Para ilustrar um pouco mais o que digo, quero que vocês conheçam a história de um jovem casal cristão (verdadeiramente cristão!), íntimos nossos, que literalmente, no passado recente, logo no princípio de sua vida conjugal, enfrentaram grandes dificuldades financeiras. Eram "membros" de uma conhecida denominação nacional, na pequena cidade de Porto Feliz, onde moramos. E em meio às dificuldades do início de uma vida à dois, sem recursos e sem ajuda dos "irmãos da igreja", experimentaram algo que a maioria dos "cristãos" brasileiros jamais vivenciará em suas vidas. Literalmente, estes dois queridos irmãos, por meses a fio, COMERAM ARROZ COM LÁGRIMAS, como eles próprios costumam contar, quando dão testemunho da "compaixão" que receberam dos "irmãos" da época "da igreja". Arroz com lágrimas?!? Para não dizer que isto é uma tragédia, entre as muitas que acontecem no mundo evangélico brasileiro, eu poderia dizer que "ao menos o arroz era temperado com sal", já que nossas lágrimas são ligeiramente "salgadas".

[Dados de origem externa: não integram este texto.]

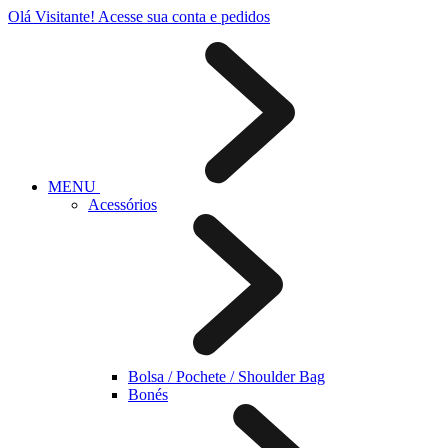
Olá Visitante!
Acesse sua conta e pedidos
MENU
Acessórios
Bolsa / Pochete / Shoulder Bag
Bonés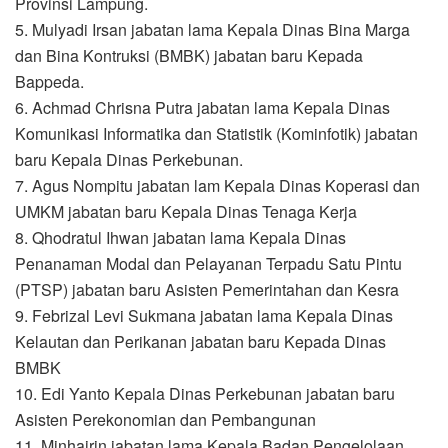
Provinsi Lampung.
5. Mulyadi Irsan jabatan lama Kepala Dinas Bina Marga
dan Bina Kontruksi (BMBK) jabatan baru Kepada
Bappeda.
6. Achmad Chrisna Putra jabatan lama Kepala Dinas
Komunikasi Informatika dan Statistik (Kominfotik) jabatan
baru Kepala Dinas Perkebunan.
7. Agus Nompitu jabatan lam Kepala Dinas Koperasi dan
UMKM jabatan baru Kepala Dinas Tenaga Kerja
8. Qhodratul Ihwan jabatan lama Kepala Dinas
Penanaman Modal dan Pelayanan Terpadu Satu Pintu
(PTSP) jabatan baru Asisten Pemerintahan dan Kesra
9. Febrizal Levi Sukmana jabatan lama Kepala Dinas
Kelautan dan Perikanan jabatan baru Kepada Dinas
BMBK
10. Edi Yanto Kepala Dinas Perkebunan jabatan baru
Asisten Perekonomian dan Pembangunan
11. Minhairin jabatan lama Kepala Badan Pengelolaan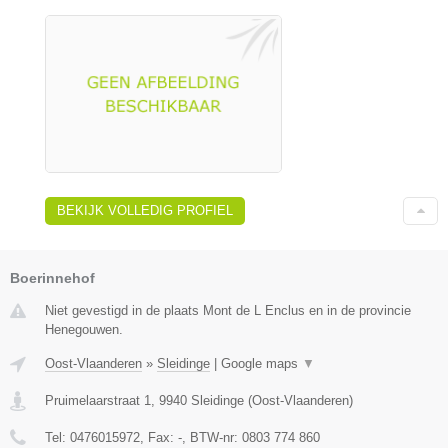
BEKIJK VOLLEDIG PROFIEL
Boerinnehof
Niet gevestigd in de plaats Mont de L Enclus en in de provincie
Henegouwen.
Oost-Vlaanderen
»
Sleidinge
|
Google maps
▼
Pruimelaarstraat 1
,
9940
Sleidinge
(
Oost-Vlaanderen
)
Tel:
0476015972
, Fax:
-
, BTW-nr:
0803 774 860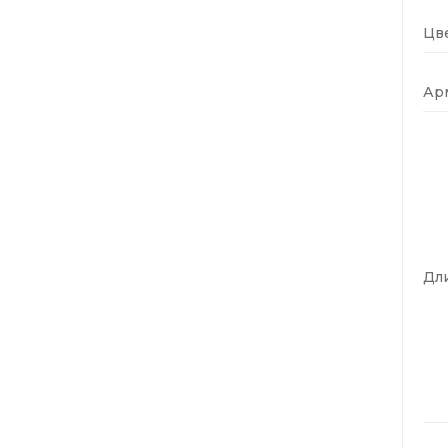
Цве
Ар
Дли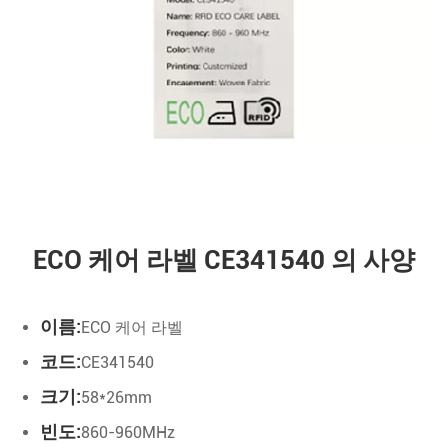
ECO 케어 라벨 CE341540 의 사양
이름:
ECO 케어 라벨
코드:
CE341540
크기:
58*26mm
빈도:
860-960MHz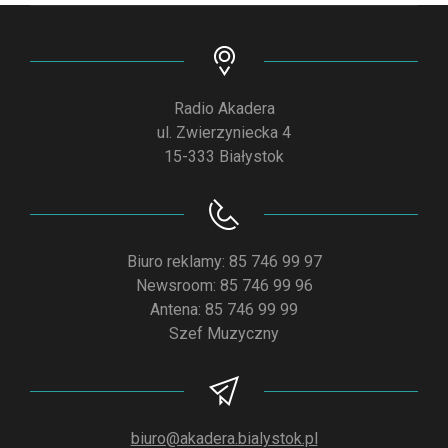
Radio Akadera
ul. Zwierzyniecka 4
15-333 Białystok
Biuro reklamy: 85 746 99 97
Newsroom: 85 746 99 96
Antena: 85 746 99 99
Szef Muzyczny
biuro@akadera.bialystok.pl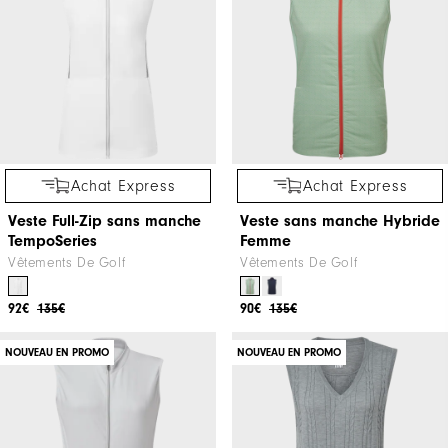
Achat Express
Achat Express
Veste Full-Zip sans manche
Veste sans manche Hybride
TempoSeries
Femme
Vêtements De Golf
Vêtements De Golf
92€
135€
90€
135€
NOUVEAU EN PROMO
NOUVEAU EN PROMO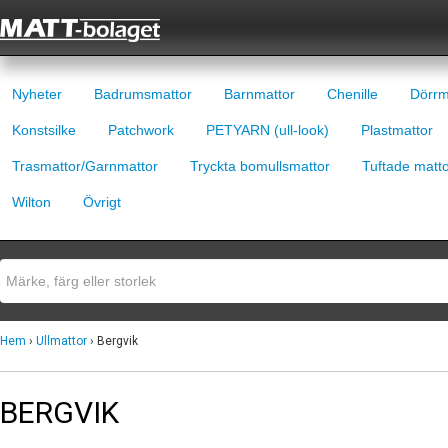
Nyheter
Badrumsmattor
Barnmattor
Chenille
Dörrm
Konstsilke
Patchwork
PETYARN (ull-look)
Plastmattor
Trasmattor/Garnmattor
Tryckta bomullsmattor
Tuftade matt
Wilton
Övrigt
Hem
›
Ullmattor
› Bergvik
BERGVIK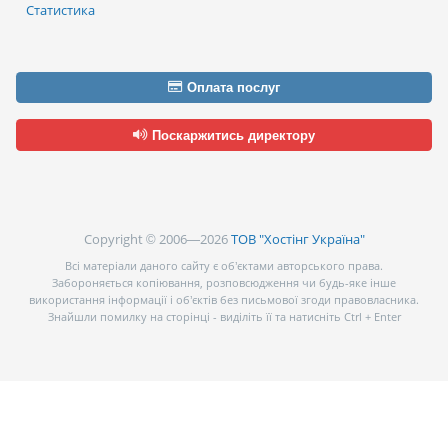
Статистика
Оплата послуг
Поскаржитись директору
Copyright © 2006—2026
ТОВ "Хостінг Україна"
Всі матеріали даного сайту є об’єктами авторського права.
Забороняється копіювання, розповсюдження чи будь-яке інше
використання інформації і об’єктів без письмової згоди правовласника.
Знайшли помилку на сторінці - виділіть її та натисніть Ctrl + Enter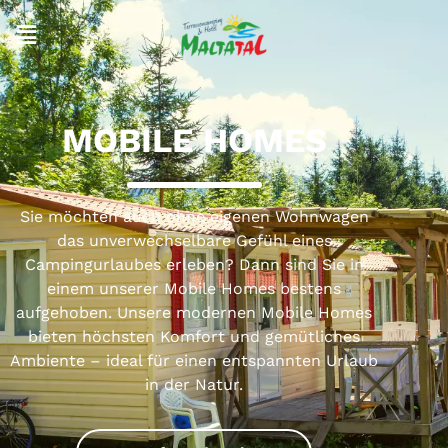
MOBILE HOMES
Sie möchten auch ohne eigenen Wohnwagen
das unverwechselbare Gefühl eines
Campingurlaubes erleben? Dann sind Sie in
einem unserer Mobile Homes bestens
aufgehoben. Unsere modernen Mobile Homes
bieten höchsten Komfort und gemütliches
Ambiente – ideal für einen entspannten Urlaub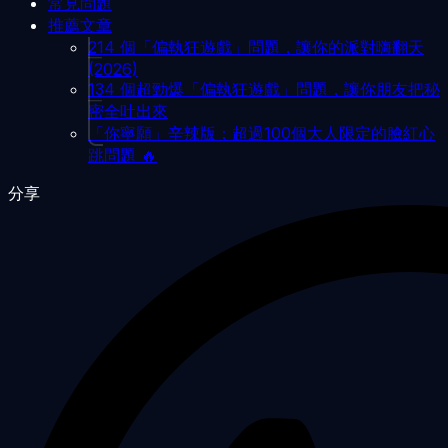
常見問題
推薦文章
214 個「偏執狂遊戲」問題，讓你的派對嗨翻天
(2026)
134 個超勁爆「偏執狂遊戲」問題，讓你朋友把秘
密全吐出來
「你寧願」辛辣版：超過100個大人限定的臉紅心
跳問題 🔥
分享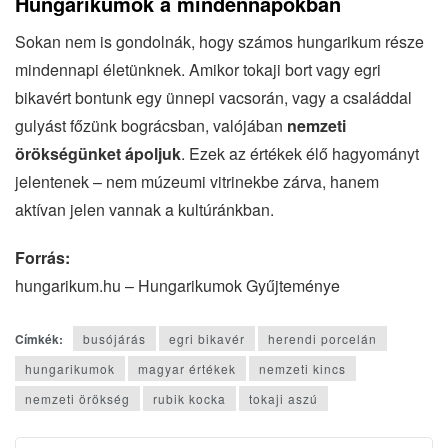
Hungarikumok a mindennapokban
Sokan nem is gondolnák, hogy számos hungarikum része
mindennapi életünknek. Amikor tokaji bort vagy egri
bikavért bontunk egy ünnepi vacsorán, vagy a családdal
gulyást főzünk bográcsban, valójában
nemzeti
örökségünket ápoljuk
. Ezek az értékek élő hagyományt
jelentenek – nem múzeumi vitrinekbe zárva, hanem
aktívan jelen vannak a kultúránkban.
Forrás:
hungarikum.hu – Hungarikumok Gyűjteménye
Címkék:
busójárás
egri bikavér
herendi porcelán
hungarikumok
magyar értékek
nemzeti kincs
nemzeti örökség
rubik kocka
tokaji aszú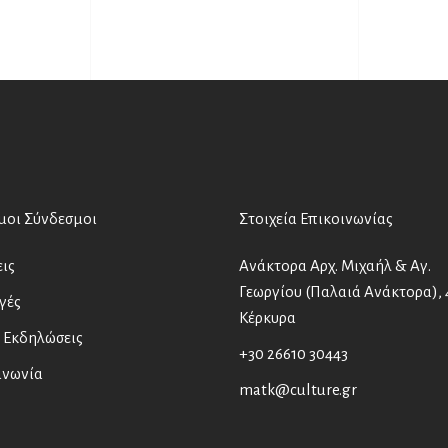
μοι Σύνδεσμοι
Στοιχεία Επικοινωνίας
ις
Ανάκτορα Αρχ. Μιχαήλ & Αγ.
Γεωργίου (Παλαιά Ανάκτορα), 
γές
Κέρκυρα
 Εκδηλώσεις
+30 26610 30443
ινωνία
matk@culture.gr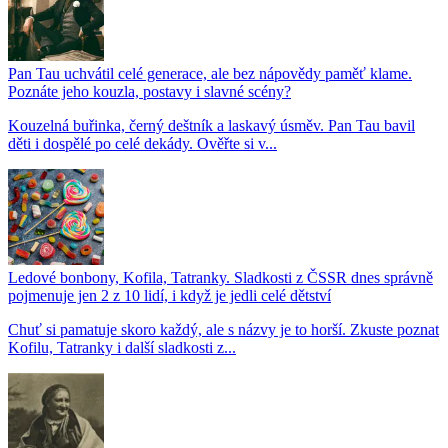
Pan Tau uchvátil celé generace, ale bez nápovědy paměť klame.
Poznáte jeho kouzla, postavy i slavné scény?
Kouzelná buřinka, černý deštník a laskavý úsměv. Pan Tau bavil
děti i dospělé po celé dekády. Ověřte si v...
Ledové bonbony, Kofila, Tatranky. Sladkosti z ČSSR dnes správně
pojmenuje jen 2 z 10 lidí, i když je jedli celé dětství
Chuť si pamatuje skoro každý, ale s názvy je to horší. Zkuste poznat
Kofilu, Tatranky i další sladkosti z...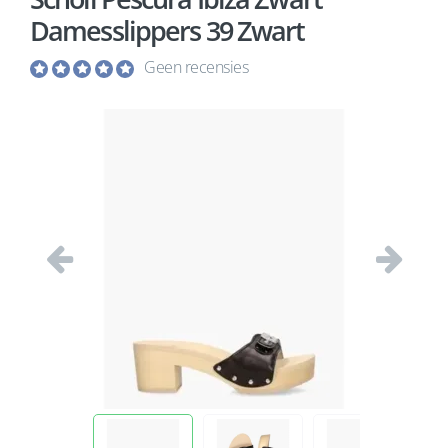
Damesslippers 39 Zwart
Geen recensies
Vorige
Volgend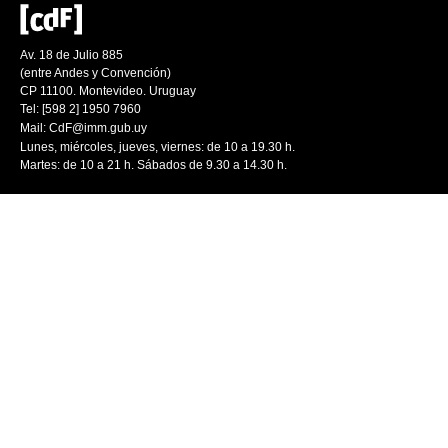
Av. 18 de Julio 885
(entre Andes y Convención)
CP 11100. Montevideo. Uruguay
Tel: [598 2] 1950 7960
Mail:
CdF@imm.gub.uy
Lunes, miércoles, jueves, viernes: de 10 a 19.30 h.
Martes: de 10 a 21 h. Sábados de 9.30 a 14.30 h.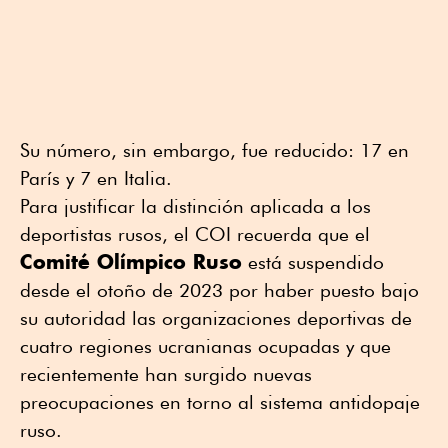
Su número, sin embargo, fue reducido: 17 en
París y 7 en Italia.
Para justificar la distinción aplicada a los
deportistas rusos, el COI recuerda que el
Comité Olímpico Ruso
está suspendido
desde el otoño de 2023 por haber puesto bajo
su autoridad las organizaciones deportivas de
cuatro regiones ucranianas ocupadas y que
recientemente han surgido nuevas
preocupaciones en torno al sistema antidopaje
ruso.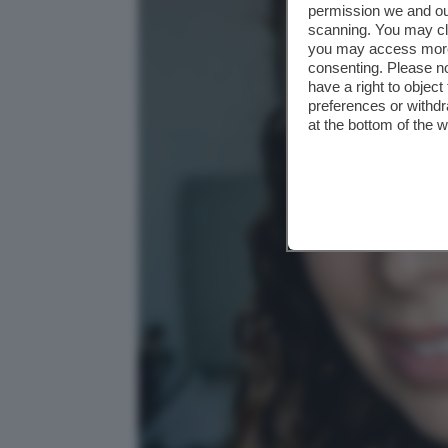
permission we and o
scanning. You may cl
you may access more 
consenting. Please no
have a right to objec
preferences or withdr
at the bottom of the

Mas, graças ao Espírito Santo de Deus que os tinha em Suas mãos, pelo sofrimento e pela dor, pelos grãos de arroz regados à lagrimas que comeram, estas duas vidas são vidas que dão verdadeiros FRUTOS DE COMPAIXÃO aos que estão ao redor. Uma árvore (digo uma, pois são dois em uma só pessoa) que é próspera em dar seus frutos, para que aqueles que sofrem, têm dores, e enfrentam necessidades, possam ter sua fome satisfeita quando buscam o fruto da compaixão como alimento da alma, e do corpo. Não conheço ninguém, que como este casal, seja tão pronto e disposto, a oferecer ajuda e compaixão, quando a necessidade é o simples COMER. Ninguém jamais, estando ao redor destes, passará fome ou necessidade de comida, com certeza. Porque comeram "arroz com lágrimas" um dia em suas vidas, não precisam ver com os olhos, nem sentir com o coração, porque pelo sofrimento que padeceram, são absolutamente capazes, de responder à ordem do Espírito de Deus, que é: COMPAIXÃO, produza frutos em abundância, AGORA!, para que se fartem aqueles que necessitam, que padecem, que sofrem.

O Senhor tem seus olhos abertos, e está vendo todas as coisas. O Seu coração sente, e o Seu Espírito age. Para dar a cada um, segundo as suas obras. É preciso que fique claro, que a salvação do homem, da ira de Deus, não se compra com obras, pois não há nada que o homem possa oferecer a Deus, para que possa com isso aplacar a Sua ira. Mas, as obras da compaixão, através das nossas vidas, neste tempo, são a prova, a marca, de que Deus nos salvou.